La disperazione, la scelta. La chiusura di tutte le attività, dunque, fa piombare il ristoratore - che nel frattempo aveva onorato le scadenze, anche se si era ben presto reso conto che le somme restituite servivano a malapena a coprire gli interessi – in un nuovo baratro. Perché non potendo lavorare non può nemmeno incassare i soldi necessari a pagare le rate. Messo con le spalle al muro decide di giocare l’ultima carta rimasta: si rivolge, nell’estate del 2020, all’Associazione Sos antiracket antiusura, chiedendo aiuto. Racconta le sue vicissitudini e trova un valido alleato. L’Associazione, guidata dal presidente Tommaso Battaglini , lo affianca nella sua battaglia, convincendolo a denunciare e offrendogli assistenza legale.

La paura di denunciare.
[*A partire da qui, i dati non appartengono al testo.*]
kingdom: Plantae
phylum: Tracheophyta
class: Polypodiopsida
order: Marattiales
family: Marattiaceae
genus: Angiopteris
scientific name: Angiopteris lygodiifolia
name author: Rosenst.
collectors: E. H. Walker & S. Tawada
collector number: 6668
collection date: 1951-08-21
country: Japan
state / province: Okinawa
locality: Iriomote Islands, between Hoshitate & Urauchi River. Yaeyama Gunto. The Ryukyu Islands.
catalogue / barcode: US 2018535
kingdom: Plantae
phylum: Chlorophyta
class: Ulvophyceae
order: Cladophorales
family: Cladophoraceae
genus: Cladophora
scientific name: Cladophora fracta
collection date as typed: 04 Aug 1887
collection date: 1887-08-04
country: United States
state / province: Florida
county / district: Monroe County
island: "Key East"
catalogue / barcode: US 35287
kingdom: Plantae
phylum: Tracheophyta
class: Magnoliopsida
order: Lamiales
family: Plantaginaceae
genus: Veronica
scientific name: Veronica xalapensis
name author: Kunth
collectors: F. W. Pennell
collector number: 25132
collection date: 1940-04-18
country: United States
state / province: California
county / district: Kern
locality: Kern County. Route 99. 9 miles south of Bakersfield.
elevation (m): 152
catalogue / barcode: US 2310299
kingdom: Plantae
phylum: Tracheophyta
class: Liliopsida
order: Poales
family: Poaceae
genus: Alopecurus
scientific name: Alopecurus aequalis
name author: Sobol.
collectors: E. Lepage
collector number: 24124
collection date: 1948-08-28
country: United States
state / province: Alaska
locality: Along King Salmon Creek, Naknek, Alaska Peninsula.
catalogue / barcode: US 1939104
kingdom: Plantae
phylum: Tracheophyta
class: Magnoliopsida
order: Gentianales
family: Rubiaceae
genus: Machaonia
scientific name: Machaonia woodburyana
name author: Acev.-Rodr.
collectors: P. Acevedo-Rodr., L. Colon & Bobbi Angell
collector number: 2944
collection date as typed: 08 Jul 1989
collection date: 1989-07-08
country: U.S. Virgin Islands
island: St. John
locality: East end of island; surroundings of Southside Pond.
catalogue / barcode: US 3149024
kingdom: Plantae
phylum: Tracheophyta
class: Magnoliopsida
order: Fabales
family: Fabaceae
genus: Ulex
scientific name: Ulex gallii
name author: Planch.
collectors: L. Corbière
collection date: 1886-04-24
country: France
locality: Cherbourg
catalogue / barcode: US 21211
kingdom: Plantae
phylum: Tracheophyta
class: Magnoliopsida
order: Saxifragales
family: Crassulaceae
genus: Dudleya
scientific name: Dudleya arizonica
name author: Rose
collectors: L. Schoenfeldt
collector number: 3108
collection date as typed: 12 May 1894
Per una storia che potrebbe avere il classico lieto fine, ce ne sono tante altre che restano sconosciute. In un solo anno, nel Salernitano, infatti, sono ben 4 le denunce per usura inoltrate tramite l’Associazione. Ma potrebbero essere molte di più, perché prima la pandemia e poi l’aumento indiscriminato dell’energia hanno messo in ginocchio l’economia e in difficoltà tanti imprenditori. «Con la crisi – evidenzia Battaglini – c’è un vero e proprio allarme usura. Perché molti imprenditori, trovandosi in difficoltà economica, non hanno nemmeno i requisiti per avere l’accesso al credito bancario». Per questo motivo tentano la via “alternativa” chiedendo prestiti a persone sena scrupoli. Non tutti, purtroppo, denunciano le angherie. «A noi si rivolgono – spiega Battaglini - anche soggetti che sono in forte stato d’indebitamento. E molto spesso non si aprono ad un eventuale denuncia, lì dove hanno ricevuto prestiti importanti. Lo fanno capire ed è ovvio che è una scelta persona che deve essere maturata e decisa anche in ambito familiare. Perché molto spesso nascondo i loro problemi anche in famiglia. E solo quando si rendono conto che tutto è perduto, si decidono a denunciare».

L’appello dell’Associazione. Invece converrebbe intervenire prima. «Come Associazione – puntualizza Battaglini – consigliamo di rivolgersi a noi al più presto, non solo per mettere in moto la giustizia ma pure per attivare tutti i canali previsti per le vittime di usura ed estorsione, come l’accesso al fondo di solidarietà e la sospensione dei termini di esecuzione ». Trovare il coraggio non è mai semplice, in quanto ci si trova di fronte a combattere non solo con le proprie paure ma pure con la consapevolezza di ammettere il proprio fallimento, di fronte alla famiglia e agli amici. «Ci sono tanti – sottolinea Battaglini - che dapprima chiedono informazioni ma poi spariscono improvvisamente. In pratica non vogliono andare più avanti, perché non trovano il coraggio e preferiscono sprofondare anziché provare vergogna. La decisione non è facile, e solo chi è pienamente convinto, decide di andare fino in fondo».